**Texto selecionado**
·····

O delegado titular Severino Vasconcellos deixou o cargo no final da semana passada e, diante disso, não chegou a se debruçar sobre as investigações envolvendo os recentes arrastões. Com isso, o prosseguimento do trabalho ficará sob a coordenação de um novo delegado.
A Secretaria de Segurança Pública (SSP) nega que isso irá atrasar o andamento das investigações e afirma que as diligências seguem sendo feitas pelas equipes do 77º DP. “A Polícia Civil da região central da capital informa que todas as investigações seguem em andamento”, afirma a pasta.
O governo Tarcísio de Freitas (Republicanos) tem promovido alterações em cargos de chefia de delegacias e departamentos da Polícia Civil. Recentemente, o titular da 1ª Seccional do Centro, responsável pelas ações na Cracolândia, também foi trocado.
Onda de arrastões
Em menos de 15 dias, ao menos três bares cujos responsáveis o Metrópoles conversou na última semana confirmam que foram alvo de assaltos cometidos por ladrões armados. Os estabelecimentos ficam a uma distância de menos de 500 metros uns dos outros.

·····

**Listagem**
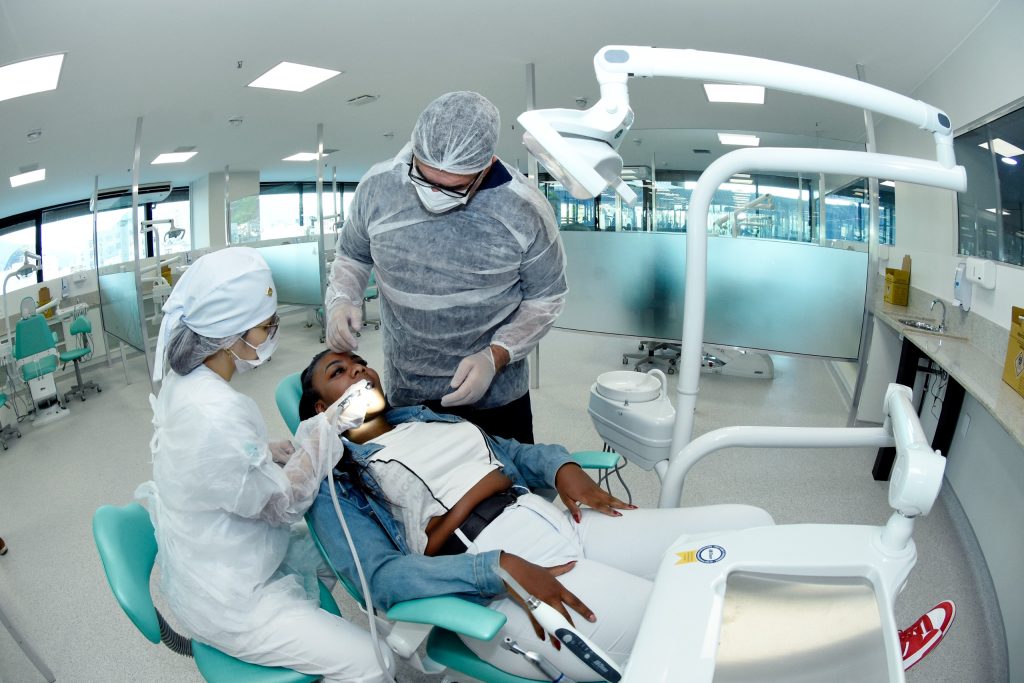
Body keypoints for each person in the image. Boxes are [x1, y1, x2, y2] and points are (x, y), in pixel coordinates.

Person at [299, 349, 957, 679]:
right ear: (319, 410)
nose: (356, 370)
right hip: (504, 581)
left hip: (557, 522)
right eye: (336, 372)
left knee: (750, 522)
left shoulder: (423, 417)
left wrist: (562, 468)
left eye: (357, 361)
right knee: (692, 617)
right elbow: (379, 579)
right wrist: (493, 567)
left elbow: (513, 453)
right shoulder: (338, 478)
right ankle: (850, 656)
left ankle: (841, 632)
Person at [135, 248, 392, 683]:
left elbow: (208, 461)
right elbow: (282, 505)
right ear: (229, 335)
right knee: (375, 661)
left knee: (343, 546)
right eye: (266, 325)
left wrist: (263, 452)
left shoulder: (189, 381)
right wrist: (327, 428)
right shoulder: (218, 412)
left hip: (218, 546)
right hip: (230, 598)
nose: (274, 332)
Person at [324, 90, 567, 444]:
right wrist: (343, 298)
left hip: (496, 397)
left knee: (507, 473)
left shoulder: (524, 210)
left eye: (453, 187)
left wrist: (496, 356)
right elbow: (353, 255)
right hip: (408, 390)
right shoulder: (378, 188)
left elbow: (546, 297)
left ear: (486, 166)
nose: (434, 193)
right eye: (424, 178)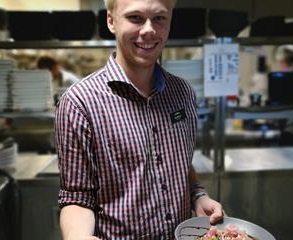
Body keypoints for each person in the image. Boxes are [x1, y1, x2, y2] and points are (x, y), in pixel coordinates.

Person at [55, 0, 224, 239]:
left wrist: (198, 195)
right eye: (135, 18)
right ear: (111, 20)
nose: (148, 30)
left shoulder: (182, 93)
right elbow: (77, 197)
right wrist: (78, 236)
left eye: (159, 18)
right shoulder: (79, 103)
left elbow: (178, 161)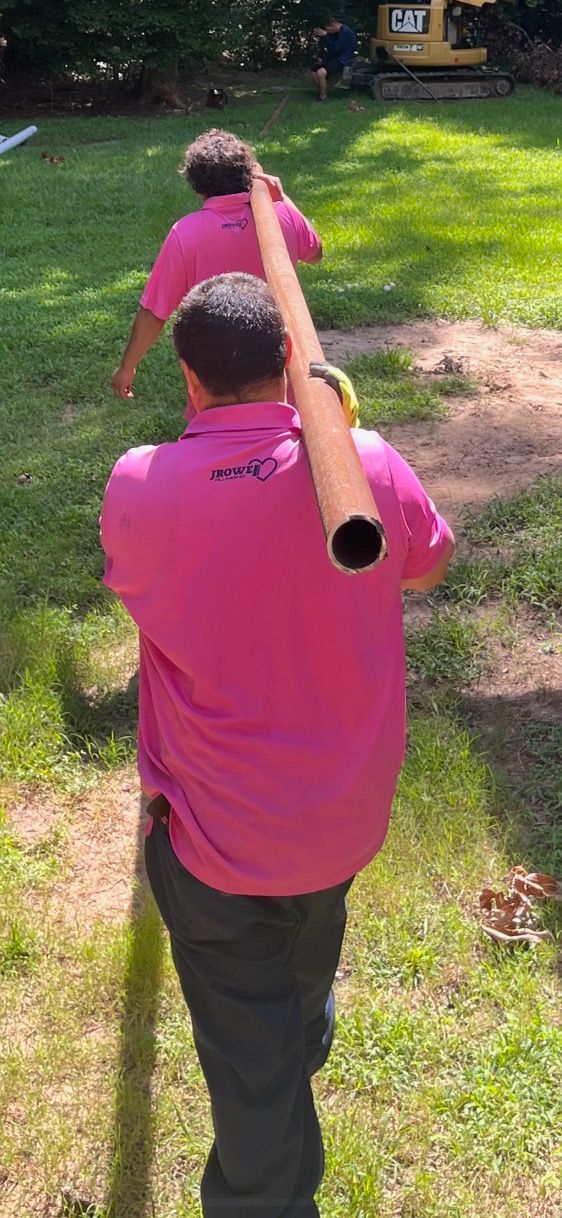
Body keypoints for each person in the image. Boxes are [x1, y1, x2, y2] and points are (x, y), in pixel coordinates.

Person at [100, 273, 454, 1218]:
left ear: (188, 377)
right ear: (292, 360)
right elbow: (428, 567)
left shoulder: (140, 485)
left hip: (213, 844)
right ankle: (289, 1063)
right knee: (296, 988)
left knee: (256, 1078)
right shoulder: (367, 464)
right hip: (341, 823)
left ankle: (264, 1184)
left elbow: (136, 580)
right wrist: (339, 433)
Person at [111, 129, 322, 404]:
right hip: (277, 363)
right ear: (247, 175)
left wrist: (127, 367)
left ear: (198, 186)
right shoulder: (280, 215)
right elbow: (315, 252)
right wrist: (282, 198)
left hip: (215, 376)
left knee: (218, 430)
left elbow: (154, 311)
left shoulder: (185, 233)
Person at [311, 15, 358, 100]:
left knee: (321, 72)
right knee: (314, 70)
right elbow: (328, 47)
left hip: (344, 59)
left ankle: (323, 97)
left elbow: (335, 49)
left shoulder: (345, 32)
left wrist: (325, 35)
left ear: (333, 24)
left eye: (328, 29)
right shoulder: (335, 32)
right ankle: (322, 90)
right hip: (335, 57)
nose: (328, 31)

·····

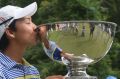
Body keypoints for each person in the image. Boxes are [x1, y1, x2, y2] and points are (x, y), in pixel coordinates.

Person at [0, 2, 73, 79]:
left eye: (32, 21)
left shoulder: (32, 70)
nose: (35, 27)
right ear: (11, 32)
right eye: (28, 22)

·····

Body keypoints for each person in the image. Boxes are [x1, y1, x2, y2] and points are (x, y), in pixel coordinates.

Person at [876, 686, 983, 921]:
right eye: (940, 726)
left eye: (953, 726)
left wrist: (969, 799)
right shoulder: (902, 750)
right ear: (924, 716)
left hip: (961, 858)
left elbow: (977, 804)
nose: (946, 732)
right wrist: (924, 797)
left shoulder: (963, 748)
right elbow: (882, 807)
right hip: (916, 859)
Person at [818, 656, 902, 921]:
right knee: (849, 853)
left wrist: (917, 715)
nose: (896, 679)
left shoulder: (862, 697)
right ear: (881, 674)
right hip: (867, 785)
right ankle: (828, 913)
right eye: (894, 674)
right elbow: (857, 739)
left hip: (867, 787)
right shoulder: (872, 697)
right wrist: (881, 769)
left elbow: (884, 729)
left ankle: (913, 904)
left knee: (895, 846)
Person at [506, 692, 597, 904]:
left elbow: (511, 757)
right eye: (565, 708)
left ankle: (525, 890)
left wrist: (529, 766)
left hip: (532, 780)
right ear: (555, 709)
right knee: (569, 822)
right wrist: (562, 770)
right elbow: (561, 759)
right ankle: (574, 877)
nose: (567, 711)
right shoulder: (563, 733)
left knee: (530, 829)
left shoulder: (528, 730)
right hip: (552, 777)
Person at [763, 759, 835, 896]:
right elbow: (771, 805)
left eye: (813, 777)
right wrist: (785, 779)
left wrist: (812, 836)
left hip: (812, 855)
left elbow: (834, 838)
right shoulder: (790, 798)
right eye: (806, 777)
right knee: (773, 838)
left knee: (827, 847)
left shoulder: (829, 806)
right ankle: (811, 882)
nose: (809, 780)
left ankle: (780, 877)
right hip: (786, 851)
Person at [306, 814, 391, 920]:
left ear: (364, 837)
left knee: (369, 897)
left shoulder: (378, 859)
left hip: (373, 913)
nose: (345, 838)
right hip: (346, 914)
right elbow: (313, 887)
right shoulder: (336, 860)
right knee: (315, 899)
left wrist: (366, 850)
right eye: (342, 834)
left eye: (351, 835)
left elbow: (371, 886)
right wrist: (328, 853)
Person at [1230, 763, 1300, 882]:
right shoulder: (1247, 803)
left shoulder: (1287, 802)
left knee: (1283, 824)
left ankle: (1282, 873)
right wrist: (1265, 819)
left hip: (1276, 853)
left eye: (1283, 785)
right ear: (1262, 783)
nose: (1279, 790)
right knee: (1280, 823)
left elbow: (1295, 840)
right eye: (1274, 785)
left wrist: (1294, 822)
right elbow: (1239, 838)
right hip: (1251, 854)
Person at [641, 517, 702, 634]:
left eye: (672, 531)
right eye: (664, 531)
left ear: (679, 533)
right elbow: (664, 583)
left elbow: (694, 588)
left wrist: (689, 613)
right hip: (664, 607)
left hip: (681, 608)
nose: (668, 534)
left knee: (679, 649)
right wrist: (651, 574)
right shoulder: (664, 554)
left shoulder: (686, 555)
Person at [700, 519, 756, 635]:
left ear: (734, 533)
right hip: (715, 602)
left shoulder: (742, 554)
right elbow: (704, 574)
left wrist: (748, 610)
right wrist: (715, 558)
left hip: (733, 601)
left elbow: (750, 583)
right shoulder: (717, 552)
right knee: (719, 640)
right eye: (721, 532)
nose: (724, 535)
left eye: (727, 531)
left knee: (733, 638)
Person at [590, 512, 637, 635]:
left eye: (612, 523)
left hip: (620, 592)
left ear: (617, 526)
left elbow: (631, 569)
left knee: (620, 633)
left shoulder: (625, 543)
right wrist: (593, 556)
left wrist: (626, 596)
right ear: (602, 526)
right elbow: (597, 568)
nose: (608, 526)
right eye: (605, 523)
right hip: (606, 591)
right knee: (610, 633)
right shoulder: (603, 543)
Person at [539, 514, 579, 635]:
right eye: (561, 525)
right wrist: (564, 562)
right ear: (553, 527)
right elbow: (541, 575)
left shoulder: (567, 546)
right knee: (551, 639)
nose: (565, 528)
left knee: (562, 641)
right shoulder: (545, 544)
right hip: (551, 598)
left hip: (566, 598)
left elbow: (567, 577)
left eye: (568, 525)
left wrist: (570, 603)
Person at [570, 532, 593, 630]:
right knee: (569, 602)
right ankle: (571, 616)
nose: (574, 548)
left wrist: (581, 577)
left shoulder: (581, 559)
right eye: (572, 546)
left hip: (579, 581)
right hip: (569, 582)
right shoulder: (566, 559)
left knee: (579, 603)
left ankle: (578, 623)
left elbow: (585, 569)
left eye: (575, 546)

·····

**O que se pede**
No texto sobre os arrastões, reescreva o trecho que começa com as palavras que contêm "O delegado titular" e termina em "um novo delegado.", substituindo "semana passada" por "semana anterior". Responda usando somente o texto sobre os arrastões.

**Resultado da tarefa**
O delegado titular Severino Vasconcellos deixou o cargo no final da semana anterior e, diante disso, não chegou a se debruçar sobre as investigações envolvendo os recentes arrastões. Com isso, o prosseguimento do trabalho ficará sob a coordenação de um novo delegado.